Innovations in agriculture, for example, have allowed the percentage of our income that we spend on food to decline to about 10% today from 24% in 1950. In that time, producers’ profits have remained steady at about 10% of revenues. If you do the math, which Mr. Conard himself does in a footnote, you find that the split of value, over time, favors consumers by a ratio of 20-to-1. A similar split, he argues, can be detected almost anywhere one looks in our economy.
Far from mercilessly exploiting hoi polloi, even the risk takers who do spectacularly well—and Mr. Conard emphasizes that failure is “almost certain” when entering into this Darwinian competition—end up, in effect, giving away most of the value they have created. What is more, the competitive advantage that comes from innovation is fleeting. Consider MySpace, if you can remember it at all.
But consumers benefit from invention no matter which competitor comes out on top, and the benefits we enjoy long outlast the profits reaped by the original inventors. Thus we should do everything we can to motivate people to put their capital at risk on behalf of new ventures, including lowering their tax rates. Mr. Conard does not like the vogue idea of taxing consumption rather than investment. Increased consumption, he says, “is the return for investment.”
Rewarding success with both wealth and status, according to Mr.
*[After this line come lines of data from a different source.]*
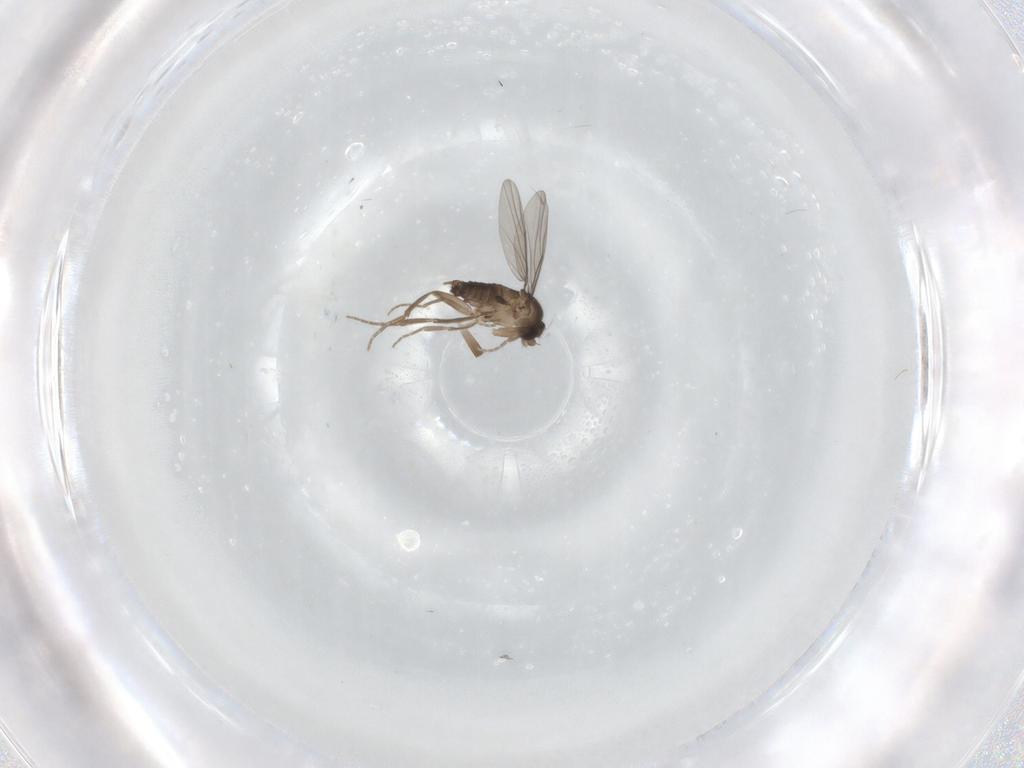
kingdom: Animalia
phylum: Arthropoda
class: Insecta
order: Diptera
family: Phoridae
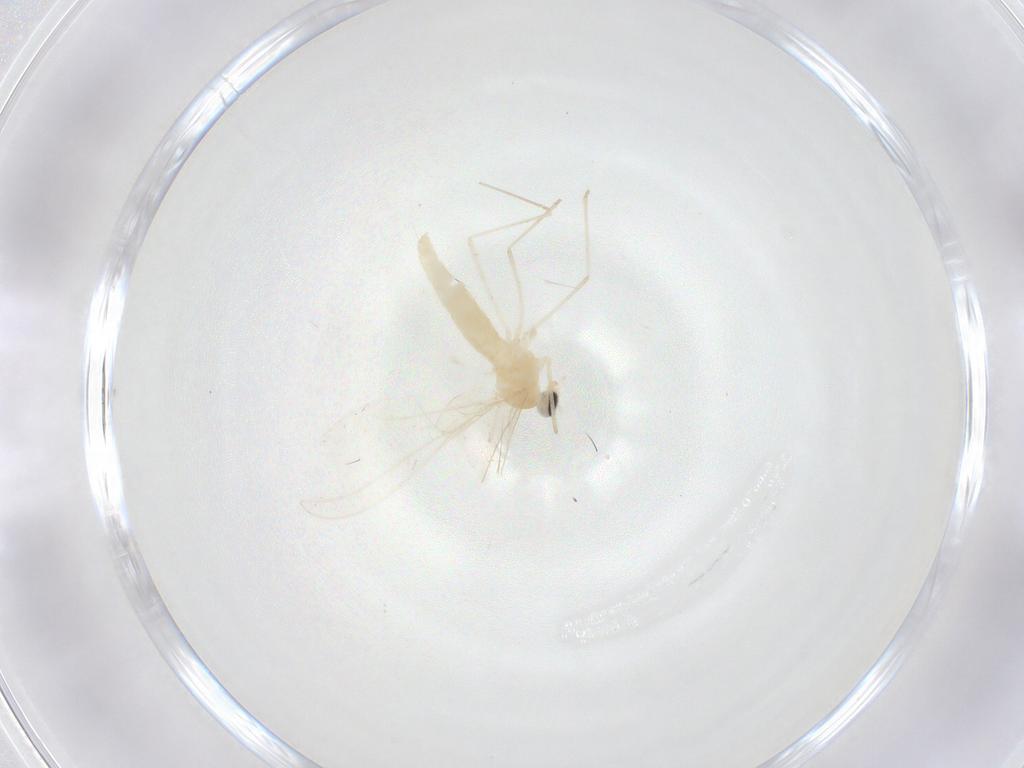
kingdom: Animalia
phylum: Arthropoda
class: Insecta
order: Diptera
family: Cecidomyiidae
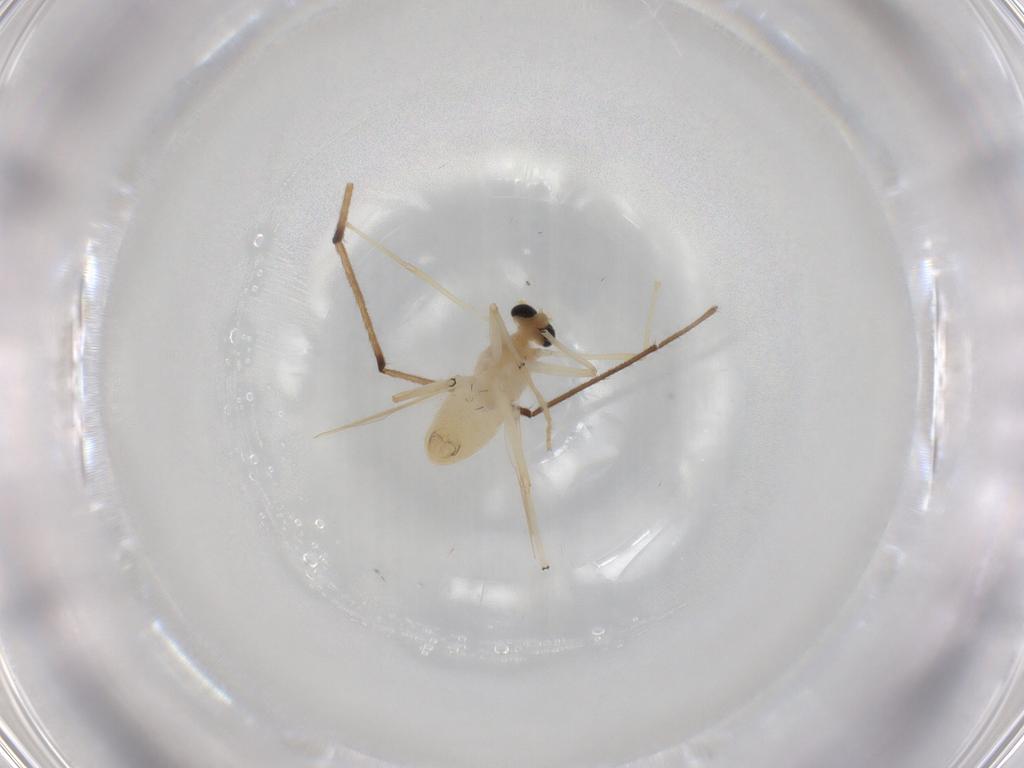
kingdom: Animalia
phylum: Arthropoda
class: Insecta
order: Diptera
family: Chironomidae
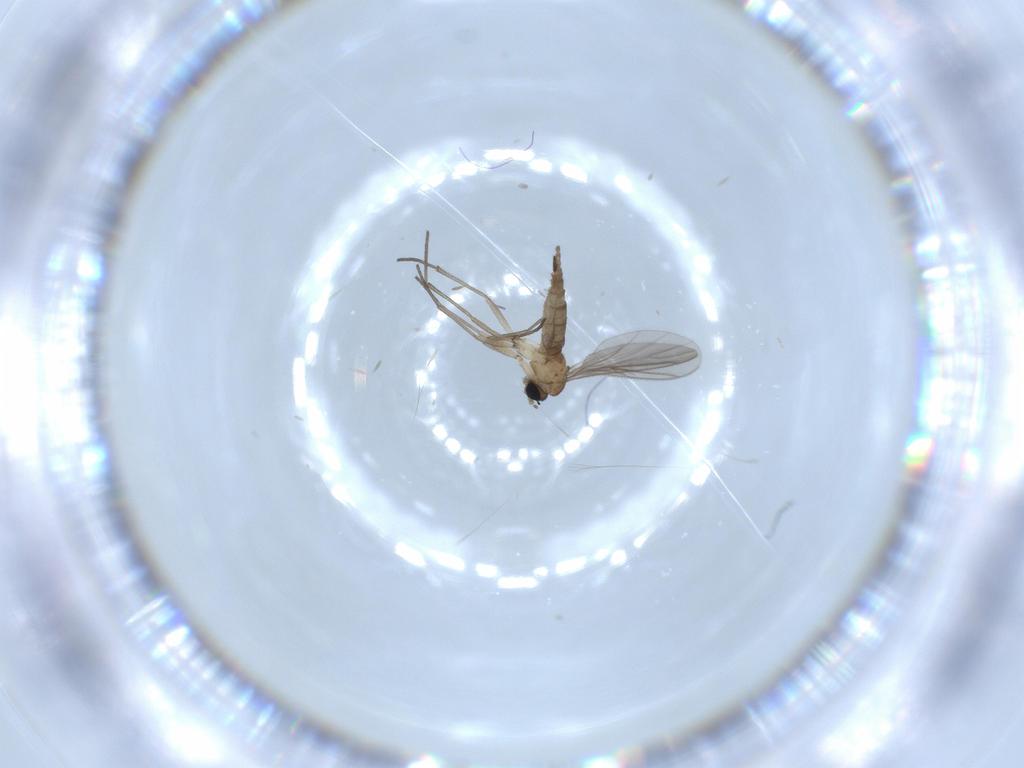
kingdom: Animalia
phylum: Arthropoda
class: Insecta
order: Diptera
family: Sciaridae
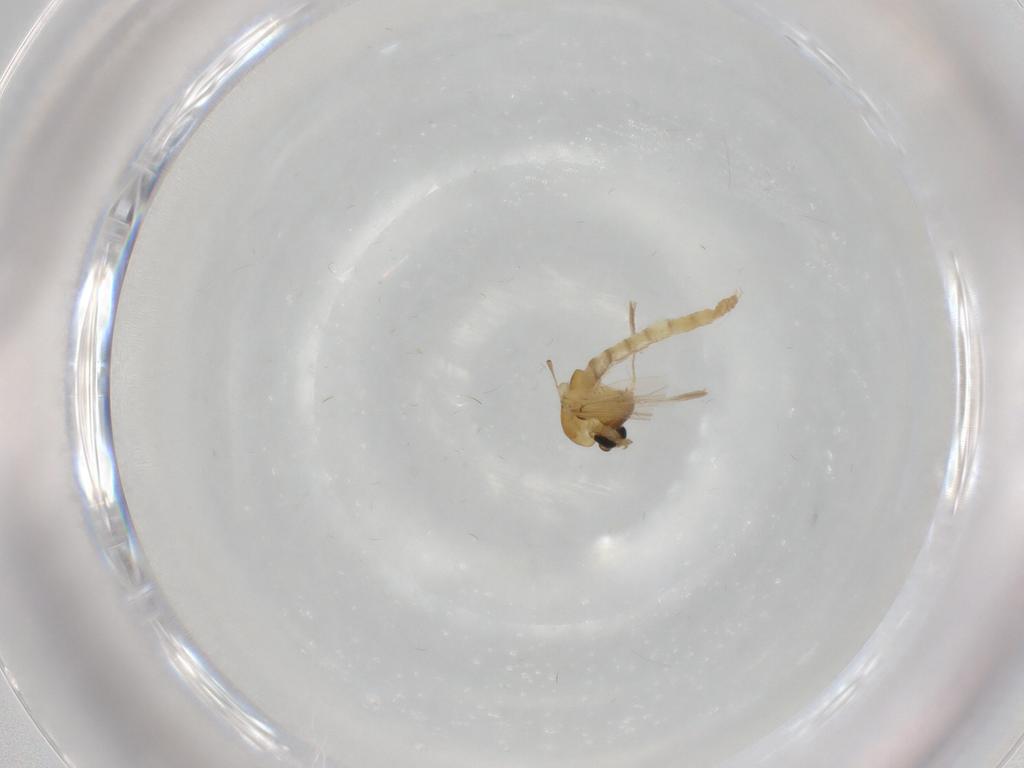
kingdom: Animalia
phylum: Arthropoda
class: Insecta
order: Diptera
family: Chironomidae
Conard, is how America succeeded in the first place, and it is the only way to return to strong growth and full employment. As he puts it: “High payoffs for lucky innovators motivate others to duplicate their success and avoid loss of status from failing to do so. Rather than lamenting the disparity of U.S. wages, we should cherish our good fortune.” More equal societies work less, invest less, grow more slowly and ultimately leave everyone less well-off. In recent years, the U.S. “ran the table on Internet innovations, creating companies like Google, Facebook, Microsoft, Intel, Apple, Cisco, Twitter, Amazon, eBay, YouTube and others,” while “Europe and Japan,” with higher marginal tax rates, lower work-force participation and fewer hours worked per employee, “scarcely contributed.”
It is refreshing, at a time when so many take the failure of capitalism for granted, to read a bravado defense of the greatest force for wealth creation that the world has ever known.
Mr. Carney is editorial-page editor of The Wall Street Journal Europe and co-author of “Freedom, Inc.” (Crown Business).